Agave parryi

Agave parryi

Agave parryi

Agave parryi is quite variable, some forms or varieties an ethereal blue-gray, others a silvery gray-green, some with leaves that are broad and rather blunt on top, others with narrower and more elongated leaves.  But all are elegantly symmetrical, and all bear leaves with distinctive dark brown to maroon to almost black marginal teeth and an equally dark, viciously sharp terminal spine.
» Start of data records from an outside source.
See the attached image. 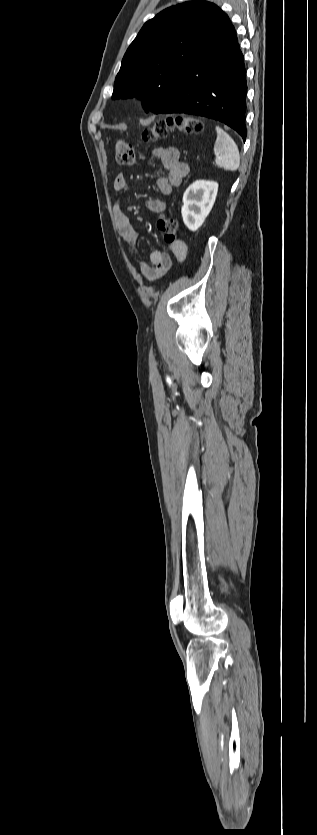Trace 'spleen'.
<instances>
[{
  "label": "spleen",
  "instance_id": "spleen-1",
  "mask_svg": "<svg viewBox=\"0 0 317 835\" xmlns=\"http://www.w3.org/2000/svg\"><path fill=\"white\" fill-rule=\"evenodd\" d=\"M217 138L214 144L215 163L227 171H235L240 165L239 150L234 140L222 128L216 126Z\"/></svg>",
  "mask_w": 317,
  "mask_h": 835
}]
</instances>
Agave parryi grows fairly slowly to about two to three feet tall and wide, and most spread by offshoots or “pups.”  As the plant grows the leaves open from a tightly packed central core, and on the back of each leaf is the delicate tracery of overlapping leaves that spread out before it.  Plants bloom only once and then die, reportedly after twenty years or so.  Flowers are borne on a central stalk up to fifteen feet tall, and are vegetative magnets for hummingbirds.

Agave parryi leaf detail

Agave parryi leaf detail

I grew this agave many years ago in southern California, where it flourished and multiplied, reliably sending out offshoots until a fairly sizable colony had formed.  From this colony I recently brought a few north to the San Francisco Bay Area, a quite different climate, but one that seems to have satisfied this adaptable succulent, at least so far.  Agave parryi is native to high deserts of Arizona, New Mexico, and northern Mexico, so it should not be bothered by even our most prolonged winter frosts.  To help them withstand our sometimes drenching winter rains, I set them out in large, shallow pots in commercial “cactus mix” for fast drainage.

Agave parryi is best planted where it will receive full sun a good portion of the day except in hot interior climates, where a bit of afternoon shade seems to be appreciated.  This is a care-free plant, requiring no maintenance and little to no summer water once established.  Plants will naturalize if given space and time.

Dasylirion

Dasylirion wheeleri in succulent border with barrel cactus.

Dasylirion wheeleri in succulent border with barrel cactus in foreground

A boldly architectural plant for big drama in pots or in the ground, Dasylirion wheeleri (desert spoon or sotol) forms a dense, symmetrical rosette of long, narrow, silvery blue-green, somewhat twisted leaves with aggressively hooked teeth along the margins and attractively frayed straw-colored tips.  Over time plants develop a short, stout trunk, which may not be noticed unless older brown leaves are removed.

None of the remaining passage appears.